Quality 401(k) plans also offer a carefully vetted selection of investment options and asset classes that are not limited to company stock, says Lee. Too many choices, however, can be a negative.

"Study after study shows the more investment choices a company gives their employees, the less likely they are to participate because they feel overwhelmed," says Lee.

The better plans select a handful of solid investment options for their participants that include target-date funds, many of which automatically become more conservative as the employees approach retirement, she says.

Tom Chipain, a retirement plan specialist with Metis Investment Strategies and president of ReviewMy401k.com, which implements corporate retirement plans, agrees. "An important component of the 401(k) is to take investment decisions out of the hands of the employees and give them the option of having actively managed accounts," he says. "Employers think the answer is to educate their employees to invest for themselves, but employees don't have the expertise or inclination to sit there and research funds."

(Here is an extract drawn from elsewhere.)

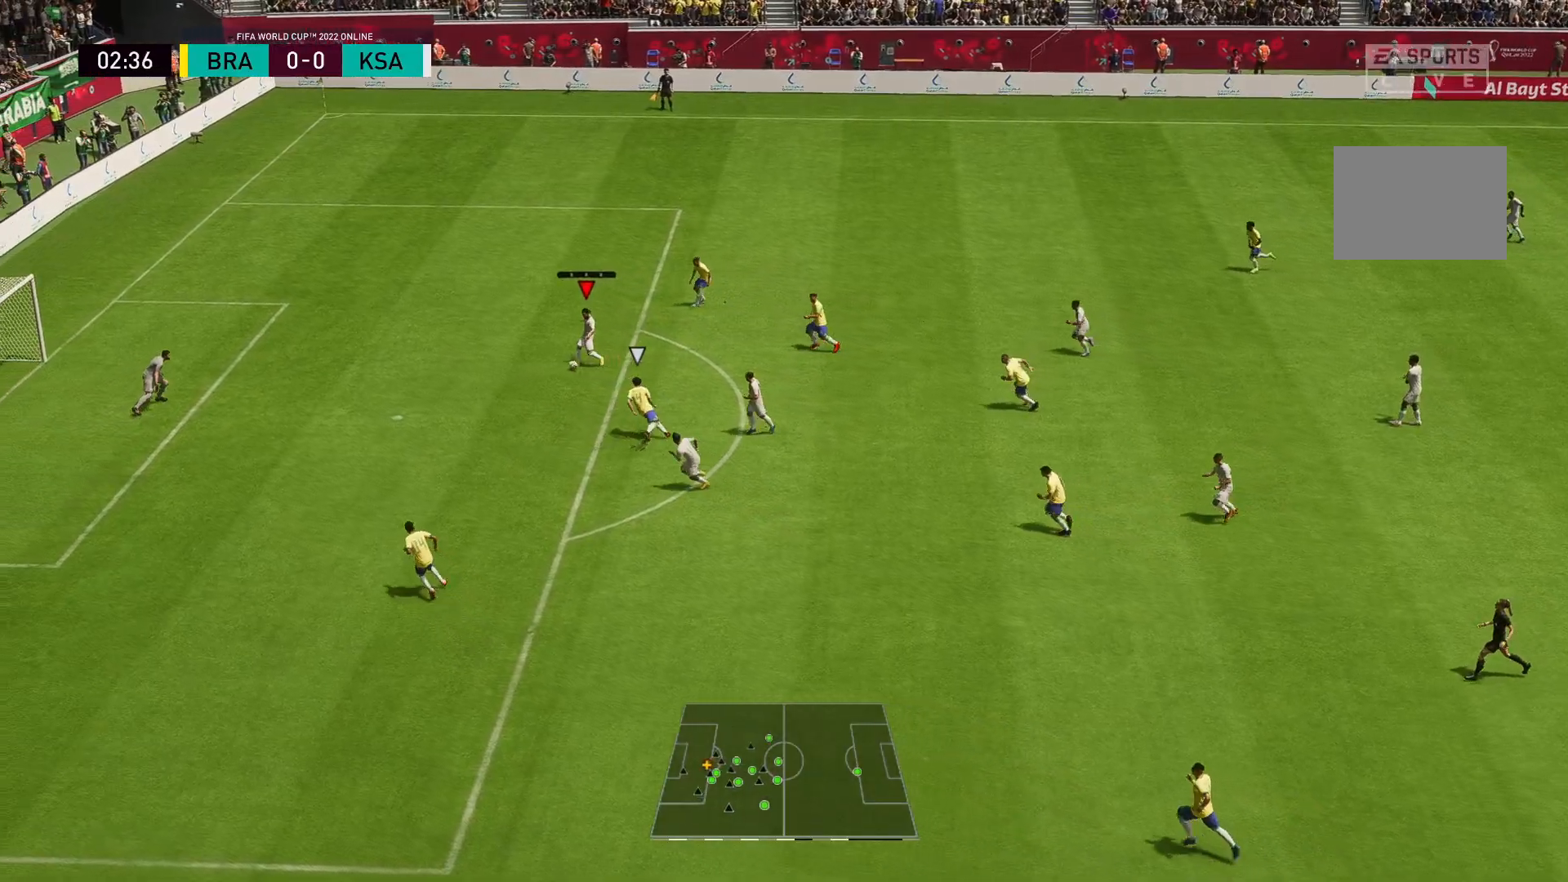
{"buttons": [], "left_stick": "down", "right_stick": "center", "events": [[17, "B", "down"], [100, "left_stick", "down"], [267, "B", "up"]]}
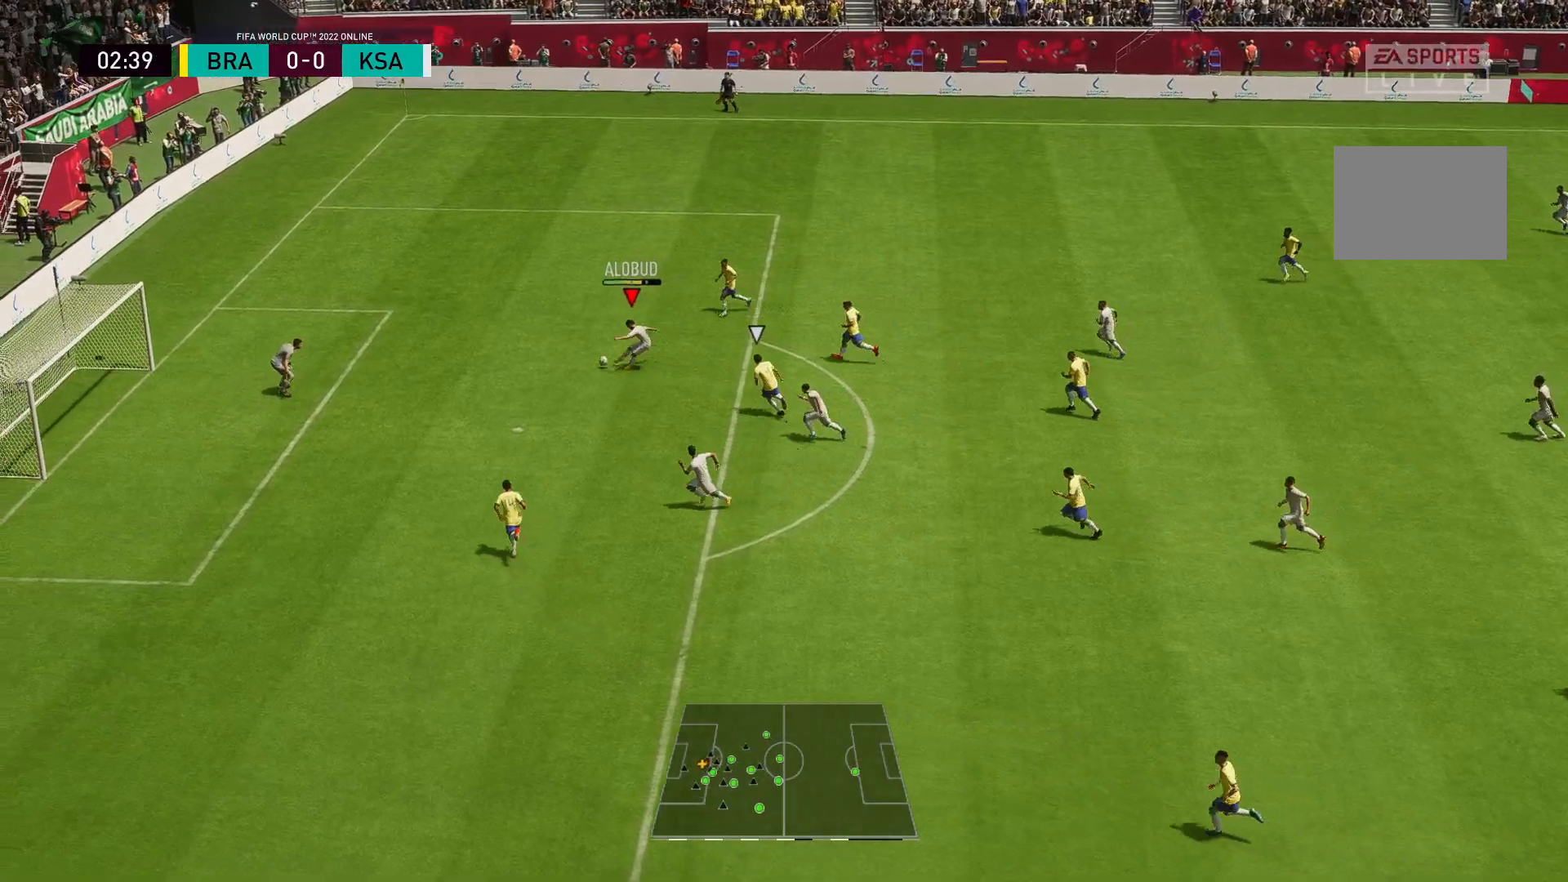
{"buttons": [], "left_stick": "down-left", "right_stick": "center", "events": [[233, "left_stick", "down-left"]]}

Low-cost index funds, which seek to track the returns of a specific market index such as the Standard & Poor's 500 index, are also favored as 401(k) investment offerings, says Chipain.

Automatic enrollment feature

Even the most generous employer match and the best investment options, however, won't help you hit your savings goal unless you start contributing to your plan.

For that reason, says Nevin Adams, co-director of the Employee Benefit Research Institute's Center for Research on Retirement Income, 401(k) plans that encourage employees to save through automatic enrollment get the highest mark in his book.

Such provisions, in which workers are automatically enrolled in their employer's plan unless they opt out, have helped boost participation rates in 401(k) plans nationwide, says Adams, especially among younger workers who don't always feel an urgency to contribute.

PlanSponsor.com reports that 91 percent of plans offer automatic enrollment to new employees, while less than 30 percent offer it to existing workers who were not previously enrolled.

Plans that get automatic raises

Automatic escalation provisions, in which the amount of pretax money that employees contribute toward their 401(k) plan automatically increases annually, are also the sign of a company that looks after its own, says Adams.

"The difference that auto-enrollment and contribution increases can make on people's savings is really significant over time," he says. Low fees are important, he notes, but they can never compensate for undersaving.

Such features can increase overall 401(k) accumulations between 11 percent and 28 percent for participants in the lowest income quartile, and between 5 percent and 12 percent for those in the highest income quartile, according to EBRI.

EBRI concedes, however, it remains unclear how long employees would allow automated escalations to continue before opting out, making it difficult to quantify the true impact on 401(k) accumulations.
Other perks of some plans
Some plans also enable participants to make either pre- or post-tax contributions (the latter generally via a Roth 401(k) plan), helping them establish tax diversification in their retirement plan. Others review their investment options on a quarterly basis to ensure they keep pace with market performance. And still others allow plan participants to begin contributing from day one instead of having to wait for several months.

By ferreting out the features of your own 401(k) plan, you'll be far better positioned to maximize your savings and, if necessary, lobby for change, says Chipain.

"That way, the employees can say, 'Hey, Mr. Employer, we really love working here, but do we really have the best plan out there for us?'" he says, noting employers don't always evaluate their investment options as often as they should. "Employers pass many of the fees along to the employees, so they don't have any skin in the game anymore, and that's part of the problem."

You can ask your employer to switch to a plan with lower fees or well-designed target-date funds, he adds.

Or you can ask for a selection of very inexpensive index funds to get broad exposure to the market while paying as little as possible for it.